A atitude científica é uma das maiores conquistas da humanidade, tendo começado a desenvolver-se efetivamente, como potencialidade para todas as pessoas, após o início do século XV. Antes disso, ela aparecia de maneira parcial em um ou outro indivíduo. Ela deve ser aplicada sempre que se faz uma observação e a descrição de algo, e quando se formulam conceitos. Nessas atividades cognitivas, parece-me que essa é a atitude correta para o ser humano moderno, isto é, uma pessoa que não adota uma atitude científica na parte cognitiva de seu dia-a-dia está retornando indevidamente ao passado. No entanto, é preciso reconhecer que essa atitude não se aplica a toda a vida humana, pois nem tudo nela é cognição, como descreverei depois de expor aquilo que considero suas características fundamentais.
Na cognição, adota-se uma atitude científica se os seguintes requisitos forem satisfeitos:
Ter hipóteses de trabalho, e não ter crenças.
Mantém-se uma curiosidade constante, isto é, procura-se sempre conhecer coisas e ideias novas. Se um fenômeno é observado e não compreendido, deve-se observá-lo de todos os ângulos possíveis e estudá-lo a fim de compreendê-lo. Se uma ideia não é compreendida, ou parecer estranha, deve-se fazer um esforço para estudá-la e compreendê-la.
Essa atitude significa que se deve ter um interesse por quaisquer tipos de fenômenos ou de teorias.

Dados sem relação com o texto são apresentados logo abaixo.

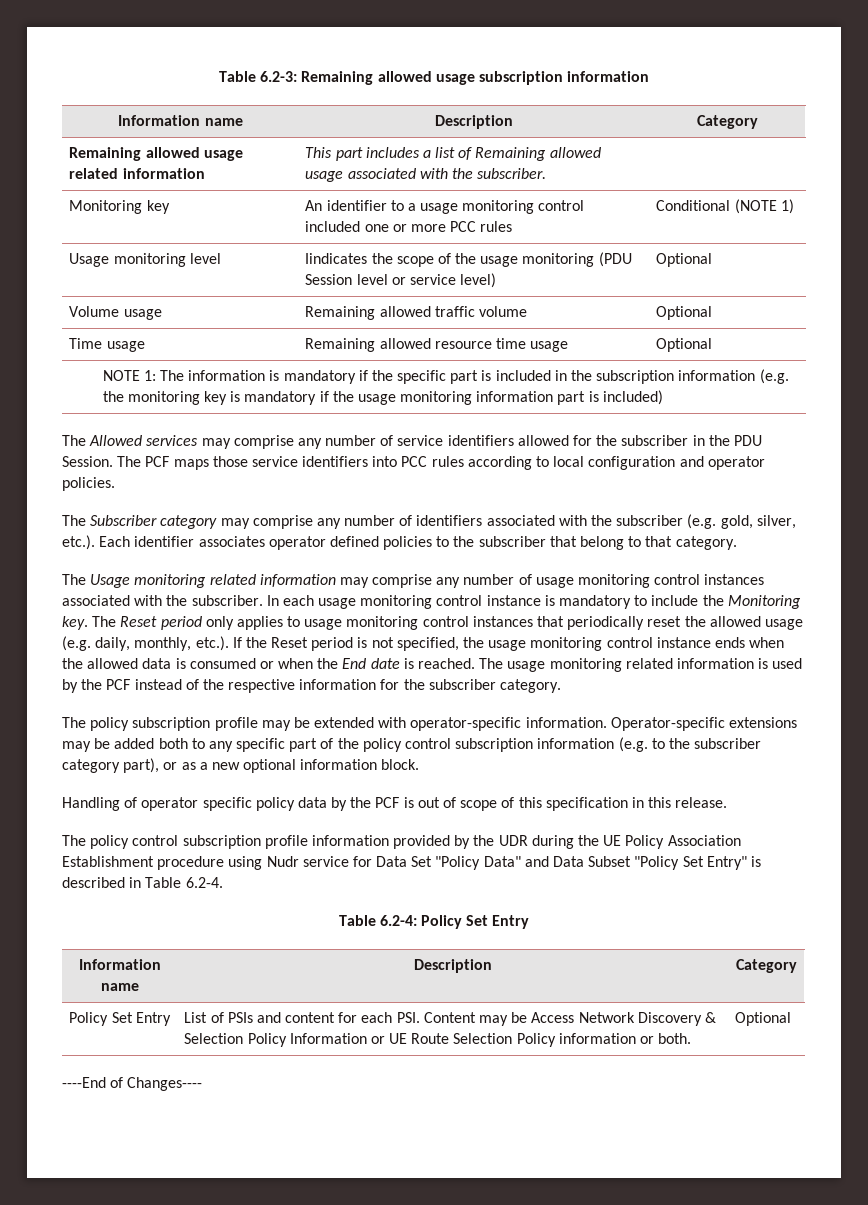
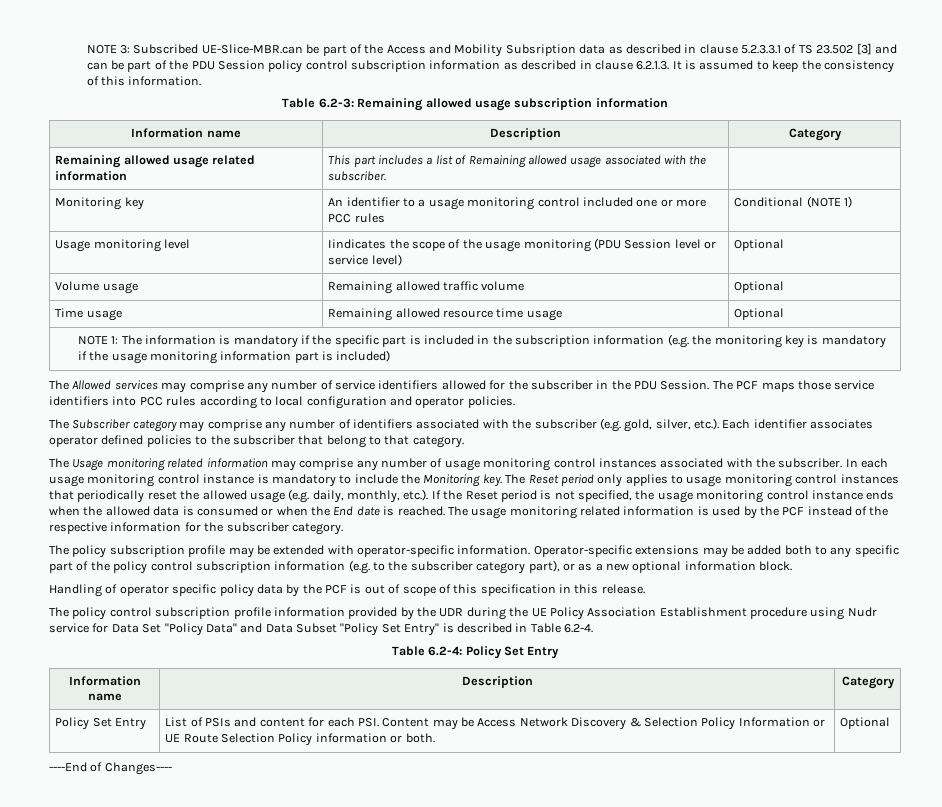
(218, 76) none -> [86,43,897,57] [86,60,894,73] [86,76,202,86] NOTE 3: Subscribed UE-Slice-MBR.can be part of the Access and Mobility Subsription data as described in clause 5.2.3.3.1 of TS 23.502 [3] and can be part of the PDU Session policy control subscription information as described in clause 6.2.1.3. It is assumed to keep the consistency of this information. //

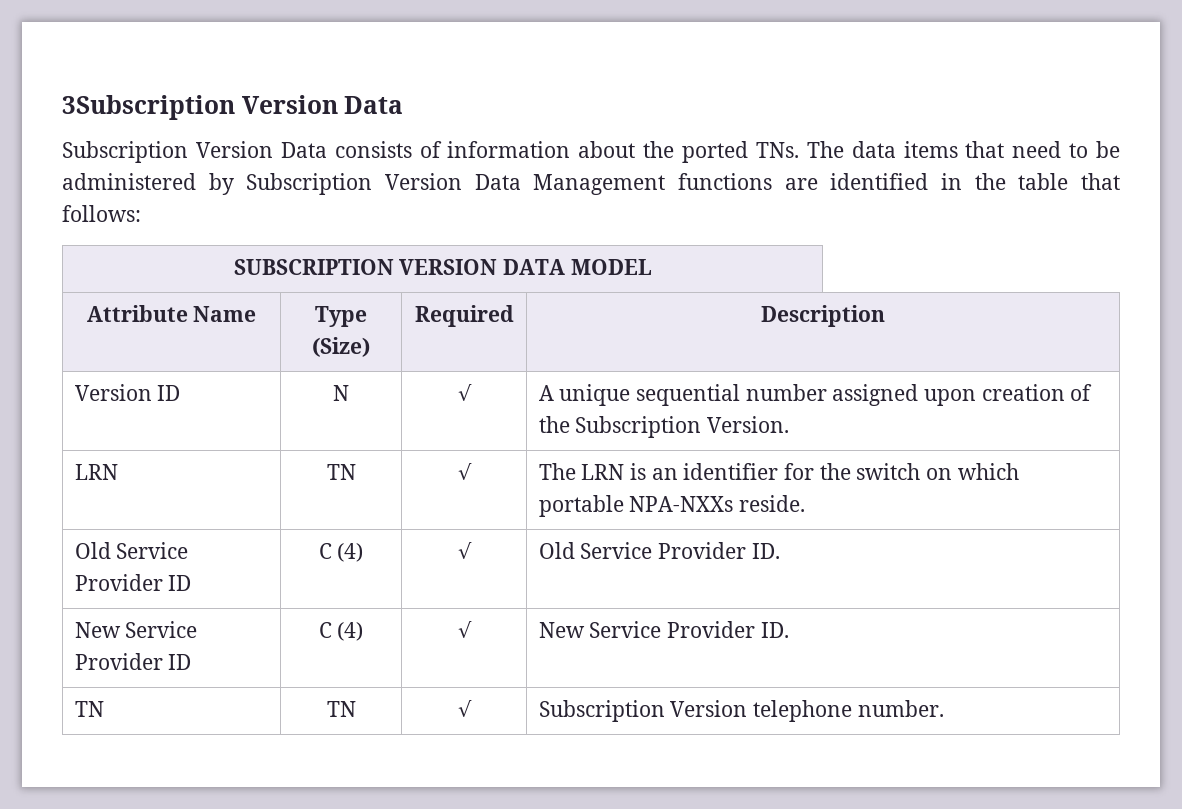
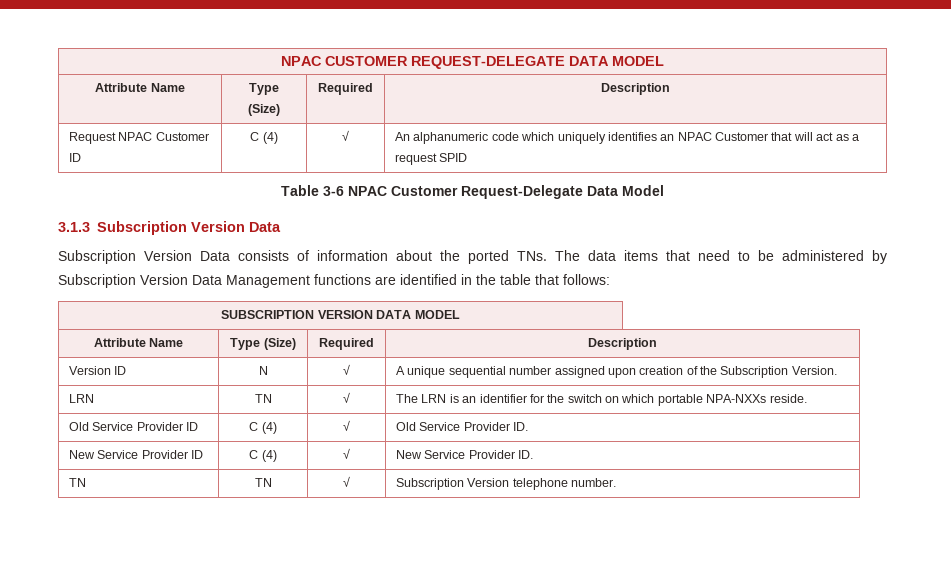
[62,95,235,120] 3Subscription -> [281,56,664,69] [95,83,185,92] [249,83,279,95] [248,104,280,116] [318,83,373,95] [601,83,670,95] [69,132,209,144] [69,153,82,162] [250,132,278,144] [342,130,349,141] [395,132,859,144] [395,153,468,165] [281,185,664,199] [58,221,187,235] NPAC CUSTOMER REQUEST-DELEGATE DATA MODEL // Attribute Name | Type (Size) | Required | Description // Request NPAC Customer ID | C (4) | √ | An alphanumeric code which uniquely identifies an NPAC Customer that will act as a request SPID // Table 3-6 NPAC Customer Request-Delegate Data Model // 3.1.3 Subscription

Um contra-exemplo a essa atitude é o fato de muito poucas pessoas saberem por que os aviões sustentam-se no ar, apesar de os verem com frequência. A compreensão desse fenômeno, devido a uma propriedade dos fluidos descoberta em 1738 por Daniel Bernoulli (1700-1782), é relativamente simples e pode ser demonstrada com imensa facilidade: basta assoprar por sobre uma folha de papel fino com a borda superior esticada entre as mãos e encostada abaixo do lábio inferior, e observar como a folha sobe.
Há muito tenho afirmado que a falta dessa curiosidade constante pode ter um efeito indesejável: o desenvolvimento de uma paralisia mental. Segundo Platão, em Menon, Sócrates vai mais longe, pois diz: "Eu disse algumas coisas sobre as quais não tenho total confiança. Mas há algo pelo qual estou pronto a lutar, em palavras e ações, até o máximo de minha capacidade: Nós seremos melhores, mais corajosos e menos impotentes se pensarmos que devemos indagar, do que seríamos se cedêssemos à inútil fantasia [indulge in the idle fancy] de que não é possível, e não há utilidade, em saber o que não sabemos."